Dataset records section start

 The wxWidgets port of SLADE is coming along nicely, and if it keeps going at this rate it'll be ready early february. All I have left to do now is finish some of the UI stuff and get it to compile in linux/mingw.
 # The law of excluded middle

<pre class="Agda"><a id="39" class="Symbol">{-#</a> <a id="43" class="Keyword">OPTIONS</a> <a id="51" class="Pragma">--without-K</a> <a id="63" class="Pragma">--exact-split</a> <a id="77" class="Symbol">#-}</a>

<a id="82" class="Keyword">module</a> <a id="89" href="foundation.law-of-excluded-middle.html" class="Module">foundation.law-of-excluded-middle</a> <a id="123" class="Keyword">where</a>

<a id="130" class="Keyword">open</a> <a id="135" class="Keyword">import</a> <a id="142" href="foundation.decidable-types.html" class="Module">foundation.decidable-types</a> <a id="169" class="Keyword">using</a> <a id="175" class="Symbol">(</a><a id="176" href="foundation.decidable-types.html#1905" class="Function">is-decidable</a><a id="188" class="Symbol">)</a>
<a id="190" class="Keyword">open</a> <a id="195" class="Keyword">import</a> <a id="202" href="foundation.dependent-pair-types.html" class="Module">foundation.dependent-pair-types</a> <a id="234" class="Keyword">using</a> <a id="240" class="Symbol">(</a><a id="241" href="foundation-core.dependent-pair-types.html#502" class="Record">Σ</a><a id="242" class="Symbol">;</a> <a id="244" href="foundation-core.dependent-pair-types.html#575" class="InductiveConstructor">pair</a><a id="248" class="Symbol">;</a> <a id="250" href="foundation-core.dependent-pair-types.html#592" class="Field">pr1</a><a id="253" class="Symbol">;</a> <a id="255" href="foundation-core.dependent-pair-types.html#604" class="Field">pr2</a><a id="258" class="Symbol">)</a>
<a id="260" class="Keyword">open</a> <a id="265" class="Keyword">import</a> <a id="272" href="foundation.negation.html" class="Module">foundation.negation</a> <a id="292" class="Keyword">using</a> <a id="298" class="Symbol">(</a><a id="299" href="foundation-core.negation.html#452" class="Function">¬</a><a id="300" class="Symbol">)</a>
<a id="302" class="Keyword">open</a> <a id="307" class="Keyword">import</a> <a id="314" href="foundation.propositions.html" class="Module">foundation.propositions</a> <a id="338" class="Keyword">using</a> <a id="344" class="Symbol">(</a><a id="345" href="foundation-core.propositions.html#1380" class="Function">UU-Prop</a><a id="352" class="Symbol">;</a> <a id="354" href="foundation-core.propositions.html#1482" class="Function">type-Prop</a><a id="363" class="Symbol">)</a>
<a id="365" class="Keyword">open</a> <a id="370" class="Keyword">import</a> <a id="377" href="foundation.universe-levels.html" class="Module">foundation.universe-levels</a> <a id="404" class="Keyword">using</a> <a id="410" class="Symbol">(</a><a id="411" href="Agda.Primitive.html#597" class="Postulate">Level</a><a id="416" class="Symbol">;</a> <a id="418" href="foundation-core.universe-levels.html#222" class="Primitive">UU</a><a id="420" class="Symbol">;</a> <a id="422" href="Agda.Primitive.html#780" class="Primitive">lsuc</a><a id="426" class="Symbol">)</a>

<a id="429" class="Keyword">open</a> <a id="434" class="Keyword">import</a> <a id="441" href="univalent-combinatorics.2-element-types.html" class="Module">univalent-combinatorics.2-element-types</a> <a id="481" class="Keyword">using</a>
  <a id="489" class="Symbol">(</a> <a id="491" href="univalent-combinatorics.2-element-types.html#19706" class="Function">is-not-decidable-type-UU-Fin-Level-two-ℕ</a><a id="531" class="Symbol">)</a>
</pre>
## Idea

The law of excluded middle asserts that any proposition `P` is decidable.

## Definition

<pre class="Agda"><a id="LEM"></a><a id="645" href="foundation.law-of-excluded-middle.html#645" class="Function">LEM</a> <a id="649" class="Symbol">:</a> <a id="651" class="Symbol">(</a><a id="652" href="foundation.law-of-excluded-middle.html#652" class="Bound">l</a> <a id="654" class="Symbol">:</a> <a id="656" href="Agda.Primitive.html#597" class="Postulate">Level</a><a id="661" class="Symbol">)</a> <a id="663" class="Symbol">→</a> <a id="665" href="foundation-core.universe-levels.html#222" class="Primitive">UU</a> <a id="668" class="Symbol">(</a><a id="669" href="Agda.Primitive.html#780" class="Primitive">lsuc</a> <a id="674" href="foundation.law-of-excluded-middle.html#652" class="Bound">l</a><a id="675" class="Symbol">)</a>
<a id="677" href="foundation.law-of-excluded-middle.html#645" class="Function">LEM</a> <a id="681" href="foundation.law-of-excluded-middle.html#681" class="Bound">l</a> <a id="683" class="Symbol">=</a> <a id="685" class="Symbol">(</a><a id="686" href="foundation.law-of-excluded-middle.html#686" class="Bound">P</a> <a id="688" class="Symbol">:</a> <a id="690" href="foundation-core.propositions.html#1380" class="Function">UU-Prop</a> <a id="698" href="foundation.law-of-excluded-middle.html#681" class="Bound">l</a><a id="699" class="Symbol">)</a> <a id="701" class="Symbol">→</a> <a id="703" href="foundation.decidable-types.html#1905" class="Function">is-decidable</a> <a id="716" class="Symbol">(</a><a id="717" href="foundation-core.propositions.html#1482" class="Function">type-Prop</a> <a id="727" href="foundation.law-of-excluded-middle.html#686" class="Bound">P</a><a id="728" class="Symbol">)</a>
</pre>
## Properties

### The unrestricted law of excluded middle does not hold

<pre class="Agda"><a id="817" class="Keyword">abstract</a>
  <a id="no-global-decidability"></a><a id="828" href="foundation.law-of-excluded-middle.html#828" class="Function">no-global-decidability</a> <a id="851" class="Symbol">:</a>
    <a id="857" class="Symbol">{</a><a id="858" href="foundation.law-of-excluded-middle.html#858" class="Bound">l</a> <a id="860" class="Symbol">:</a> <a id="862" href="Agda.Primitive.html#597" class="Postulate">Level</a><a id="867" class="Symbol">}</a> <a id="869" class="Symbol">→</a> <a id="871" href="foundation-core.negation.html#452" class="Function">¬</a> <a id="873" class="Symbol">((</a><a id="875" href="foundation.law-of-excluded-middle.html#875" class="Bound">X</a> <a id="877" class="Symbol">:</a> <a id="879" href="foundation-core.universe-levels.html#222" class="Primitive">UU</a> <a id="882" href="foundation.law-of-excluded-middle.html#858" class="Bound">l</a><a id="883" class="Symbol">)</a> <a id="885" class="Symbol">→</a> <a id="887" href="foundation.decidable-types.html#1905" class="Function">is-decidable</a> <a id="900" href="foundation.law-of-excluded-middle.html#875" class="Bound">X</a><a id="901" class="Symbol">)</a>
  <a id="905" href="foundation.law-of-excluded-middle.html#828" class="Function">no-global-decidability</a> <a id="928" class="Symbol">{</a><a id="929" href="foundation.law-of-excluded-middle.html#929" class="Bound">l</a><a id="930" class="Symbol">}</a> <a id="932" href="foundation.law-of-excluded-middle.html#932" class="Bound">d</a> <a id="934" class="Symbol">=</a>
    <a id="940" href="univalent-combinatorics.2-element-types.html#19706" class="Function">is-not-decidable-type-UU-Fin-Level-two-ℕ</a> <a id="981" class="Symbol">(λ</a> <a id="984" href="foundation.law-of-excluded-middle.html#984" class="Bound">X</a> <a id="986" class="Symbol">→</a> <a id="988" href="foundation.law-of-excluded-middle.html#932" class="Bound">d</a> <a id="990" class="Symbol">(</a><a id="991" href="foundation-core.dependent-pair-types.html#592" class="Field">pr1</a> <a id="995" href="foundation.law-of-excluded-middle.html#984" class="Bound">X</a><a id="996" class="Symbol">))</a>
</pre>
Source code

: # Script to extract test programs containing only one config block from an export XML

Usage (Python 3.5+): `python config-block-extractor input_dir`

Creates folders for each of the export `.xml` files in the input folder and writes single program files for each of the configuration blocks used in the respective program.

Dataset records section end
Dataset records section start

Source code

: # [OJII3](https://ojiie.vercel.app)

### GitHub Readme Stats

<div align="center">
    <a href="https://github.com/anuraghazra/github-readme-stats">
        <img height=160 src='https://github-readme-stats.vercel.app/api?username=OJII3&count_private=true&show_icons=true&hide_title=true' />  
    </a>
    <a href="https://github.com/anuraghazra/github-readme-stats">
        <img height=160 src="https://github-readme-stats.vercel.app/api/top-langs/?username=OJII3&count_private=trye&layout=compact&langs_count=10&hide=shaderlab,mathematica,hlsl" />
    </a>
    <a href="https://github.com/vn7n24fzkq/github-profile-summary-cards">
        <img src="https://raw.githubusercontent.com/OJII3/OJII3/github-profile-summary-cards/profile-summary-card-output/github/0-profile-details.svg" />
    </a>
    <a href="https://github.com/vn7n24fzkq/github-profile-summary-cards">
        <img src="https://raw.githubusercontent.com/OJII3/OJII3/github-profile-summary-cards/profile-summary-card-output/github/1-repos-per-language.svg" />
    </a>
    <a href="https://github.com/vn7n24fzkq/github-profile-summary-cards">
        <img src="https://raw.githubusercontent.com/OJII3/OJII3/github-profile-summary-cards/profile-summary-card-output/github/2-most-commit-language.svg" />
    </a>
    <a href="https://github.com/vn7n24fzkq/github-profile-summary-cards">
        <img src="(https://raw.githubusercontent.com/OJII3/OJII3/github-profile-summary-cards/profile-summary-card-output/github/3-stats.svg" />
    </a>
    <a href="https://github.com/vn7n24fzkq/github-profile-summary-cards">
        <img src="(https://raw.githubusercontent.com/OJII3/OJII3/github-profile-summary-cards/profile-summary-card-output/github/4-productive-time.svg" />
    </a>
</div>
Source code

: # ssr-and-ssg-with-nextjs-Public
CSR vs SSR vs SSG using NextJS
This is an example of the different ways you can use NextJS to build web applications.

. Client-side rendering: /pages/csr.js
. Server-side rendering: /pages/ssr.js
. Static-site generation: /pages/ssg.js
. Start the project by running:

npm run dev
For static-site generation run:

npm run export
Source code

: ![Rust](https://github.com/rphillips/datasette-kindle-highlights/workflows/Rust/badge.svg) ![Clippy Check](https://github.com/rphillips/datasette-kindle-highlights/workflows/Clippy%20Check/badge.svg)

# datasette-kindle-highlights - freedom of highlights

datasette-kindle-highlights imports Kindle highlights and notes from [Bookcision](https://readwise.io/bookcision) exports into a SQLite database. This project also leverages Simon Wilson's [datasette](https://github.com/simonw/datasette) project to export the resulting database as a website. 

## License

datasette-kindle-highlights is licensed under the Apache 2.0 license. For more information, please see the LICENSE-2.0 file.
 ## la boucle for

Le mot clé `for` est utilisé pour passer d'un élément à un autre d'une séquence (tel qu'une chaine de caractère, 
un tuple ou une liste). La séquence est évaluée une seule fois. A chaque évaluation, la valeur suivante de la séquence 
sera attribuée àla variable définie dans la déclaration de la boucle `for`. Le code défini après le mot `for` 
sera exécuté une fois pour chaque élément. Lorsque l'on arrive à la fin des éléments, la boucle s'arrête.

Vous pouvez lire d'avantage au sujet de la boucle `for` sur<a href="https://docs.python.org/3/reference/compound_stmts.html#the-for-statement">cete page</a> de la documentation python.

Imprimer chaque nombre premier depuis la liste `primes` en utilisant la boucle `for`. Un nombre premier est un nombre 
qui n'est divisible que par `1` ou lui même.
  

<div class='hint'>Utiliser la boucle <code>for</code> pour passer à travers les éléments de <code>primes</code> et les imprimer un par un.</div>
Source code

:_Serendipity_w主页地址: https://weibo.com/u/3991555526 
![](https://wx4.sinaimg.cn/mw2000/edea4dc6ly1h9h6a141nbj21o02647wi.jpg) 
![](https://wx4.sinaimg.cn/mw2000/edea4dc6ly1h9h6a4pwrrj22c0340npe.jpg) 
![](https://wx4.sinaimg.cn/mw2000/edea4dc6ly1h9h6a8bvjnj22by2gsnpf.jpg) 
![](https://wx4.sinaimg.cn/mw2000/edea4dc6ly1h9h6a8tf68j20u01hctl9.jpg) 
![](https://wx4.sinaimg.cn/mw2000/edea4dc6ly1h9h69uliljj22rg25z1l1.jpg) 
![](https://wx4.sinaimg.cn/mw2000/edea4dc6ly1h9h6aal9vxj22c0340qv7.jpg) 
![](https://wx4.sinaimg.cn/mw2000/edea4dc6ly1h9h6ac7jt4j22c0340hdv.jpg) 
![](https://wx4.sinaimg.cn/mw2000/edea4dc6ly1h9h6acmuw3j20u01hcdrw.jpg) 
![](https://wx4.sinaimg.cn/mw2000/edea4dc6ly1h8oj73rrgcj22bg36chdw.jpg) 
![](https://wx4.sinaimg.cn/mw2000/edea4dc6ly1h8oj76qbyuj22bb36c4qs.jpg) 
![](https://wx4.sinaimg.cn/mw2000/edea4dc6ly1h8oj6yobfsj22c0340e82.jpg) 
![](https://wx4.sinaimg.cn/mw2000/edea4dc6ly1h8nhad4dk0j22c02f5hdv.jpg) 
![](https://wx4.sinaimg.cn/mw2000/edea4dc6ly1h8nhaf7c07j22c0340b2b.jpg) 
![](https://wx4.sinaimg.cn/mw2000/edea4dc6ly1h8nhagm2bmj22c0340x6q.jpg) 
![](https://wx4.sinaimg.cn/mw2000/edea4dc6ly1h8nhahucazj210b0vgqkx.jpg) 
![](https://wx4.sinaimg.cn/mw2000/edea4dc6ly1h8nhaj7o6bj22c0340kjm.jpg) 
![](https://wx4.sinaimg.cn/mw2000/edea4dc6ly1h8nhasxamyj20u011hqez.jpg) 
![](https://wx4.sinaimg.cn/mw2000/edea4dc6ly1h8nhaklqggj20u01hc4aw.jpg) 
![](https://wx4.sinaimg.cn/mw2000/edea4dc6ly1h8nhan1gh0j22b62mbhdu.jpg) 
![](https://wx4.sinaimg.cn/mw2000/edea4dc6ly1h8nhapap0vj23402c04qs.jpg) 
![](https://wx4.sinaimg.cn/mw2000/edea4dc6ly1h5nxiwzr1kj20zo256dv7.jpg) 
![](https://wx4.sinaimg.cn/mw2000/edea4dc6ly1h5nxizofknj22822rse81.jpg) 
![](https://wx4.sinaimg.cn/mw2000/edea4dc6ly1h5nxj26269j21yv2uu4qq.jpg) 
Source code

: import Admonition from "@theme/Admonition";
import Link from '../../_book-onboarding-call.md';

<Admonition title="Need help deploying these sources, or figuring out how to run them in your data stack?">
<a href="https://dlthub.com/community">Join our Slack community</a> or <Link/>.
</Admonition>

Dataset records section end
Dataset records section start

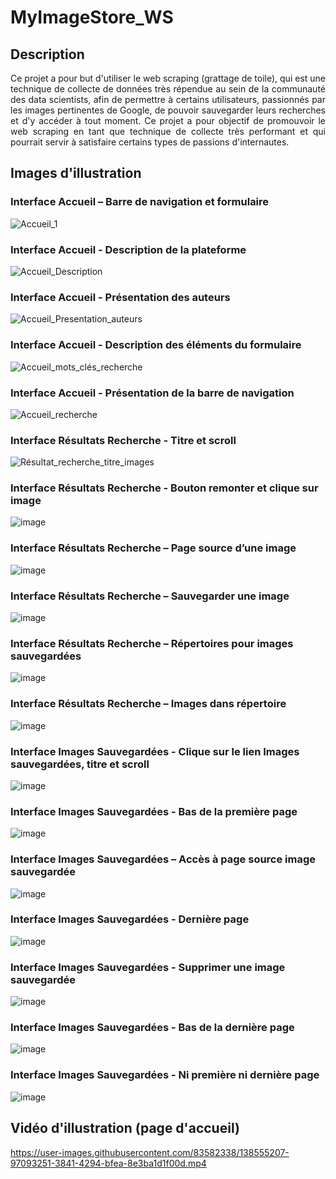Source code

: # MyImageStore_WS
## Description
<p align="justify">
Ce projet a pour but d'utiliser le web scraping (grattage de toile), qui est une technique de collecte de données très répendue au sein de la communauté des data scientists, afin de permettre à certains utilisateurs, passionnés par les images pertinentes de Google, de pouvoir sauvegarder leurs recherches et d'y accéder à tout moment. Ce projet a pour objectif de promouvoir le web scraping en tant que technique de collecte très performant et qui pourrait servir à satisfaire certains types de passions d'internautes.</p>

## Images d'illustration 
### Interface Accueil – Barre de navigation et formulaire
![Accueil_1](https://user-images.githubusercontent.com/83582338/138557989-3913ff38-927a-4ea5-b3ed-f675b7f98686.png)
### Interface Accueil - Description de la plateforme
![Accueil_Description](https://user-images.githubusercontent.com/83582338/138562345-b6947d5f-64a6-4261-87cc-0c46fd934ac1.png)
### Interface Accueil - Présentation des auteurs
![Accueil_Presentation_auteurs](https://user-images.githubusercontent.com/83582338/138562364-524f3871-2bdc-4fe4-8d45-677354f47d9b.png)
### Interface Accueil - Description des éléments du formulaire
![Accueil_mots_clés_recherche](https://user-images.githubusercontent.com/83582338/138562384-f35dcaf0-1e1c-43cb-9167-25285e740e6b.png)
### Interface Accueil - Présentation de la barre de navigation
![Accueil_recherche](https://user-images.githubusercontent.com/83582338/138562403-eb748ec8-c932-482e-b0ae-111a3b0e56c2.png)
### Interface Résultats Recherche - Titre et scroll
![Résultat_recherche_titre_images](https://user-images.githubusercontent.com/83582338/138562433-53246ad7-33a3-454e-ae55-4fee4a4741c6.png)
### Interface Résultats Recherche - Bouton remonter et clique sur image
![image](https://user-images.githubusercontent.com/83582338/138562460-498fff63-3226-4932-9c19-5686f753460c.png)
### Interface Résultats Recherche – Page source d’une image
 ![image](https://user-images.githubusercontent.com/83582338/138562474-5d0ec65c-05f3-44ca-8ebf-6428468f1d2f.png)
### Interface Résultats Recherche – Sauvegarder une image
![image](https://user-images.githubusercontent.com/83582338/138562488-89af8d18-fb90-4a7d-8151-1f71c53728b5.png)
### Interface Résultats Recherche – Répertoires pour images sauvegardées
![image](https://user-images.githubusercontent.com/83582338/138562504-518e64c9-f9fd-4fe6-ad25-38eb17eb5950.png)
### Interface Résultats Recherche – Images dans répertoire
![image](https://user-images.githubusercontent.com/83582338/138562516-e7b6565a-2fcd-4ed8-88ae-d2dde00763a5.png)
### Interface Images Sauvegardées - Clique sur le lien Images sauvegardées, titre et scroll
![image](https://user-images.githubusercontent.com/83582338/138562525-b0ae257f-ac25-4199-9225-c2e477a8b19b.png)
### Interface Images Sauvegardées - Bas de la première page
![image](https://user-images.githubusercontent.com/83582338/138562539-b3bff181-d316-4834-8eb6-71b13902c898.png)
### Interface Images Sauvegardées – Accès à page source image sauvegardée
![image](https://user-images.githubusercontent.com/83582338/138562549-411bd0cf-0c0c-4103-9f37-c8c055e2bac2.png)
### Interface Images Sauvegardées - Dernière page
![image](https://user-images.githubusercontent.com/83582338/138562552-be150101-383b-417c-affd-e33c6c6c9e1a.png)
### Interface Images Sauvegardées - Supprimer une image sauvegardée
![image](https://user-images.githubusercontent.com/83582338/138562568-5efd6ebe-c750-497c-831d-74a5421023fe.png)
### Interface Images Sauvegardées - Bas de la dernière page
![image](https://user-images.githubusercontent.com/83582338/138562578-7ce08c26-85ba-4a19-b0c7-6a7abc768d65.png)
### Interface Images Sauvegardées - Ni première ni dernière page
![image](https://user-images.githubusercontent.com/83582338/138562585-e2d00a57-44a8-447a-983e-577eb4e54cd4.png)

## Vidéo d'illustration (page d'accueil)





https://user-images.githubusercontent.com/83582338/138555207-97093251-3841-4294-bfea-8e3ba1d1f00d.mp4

Dataset records section end

Exercise prompt:
Every line from the data above that contains "generation" must appear in the answer.

Result of the exercise:
. Static-site generation: /pages/ssg.js
For static-site generation run:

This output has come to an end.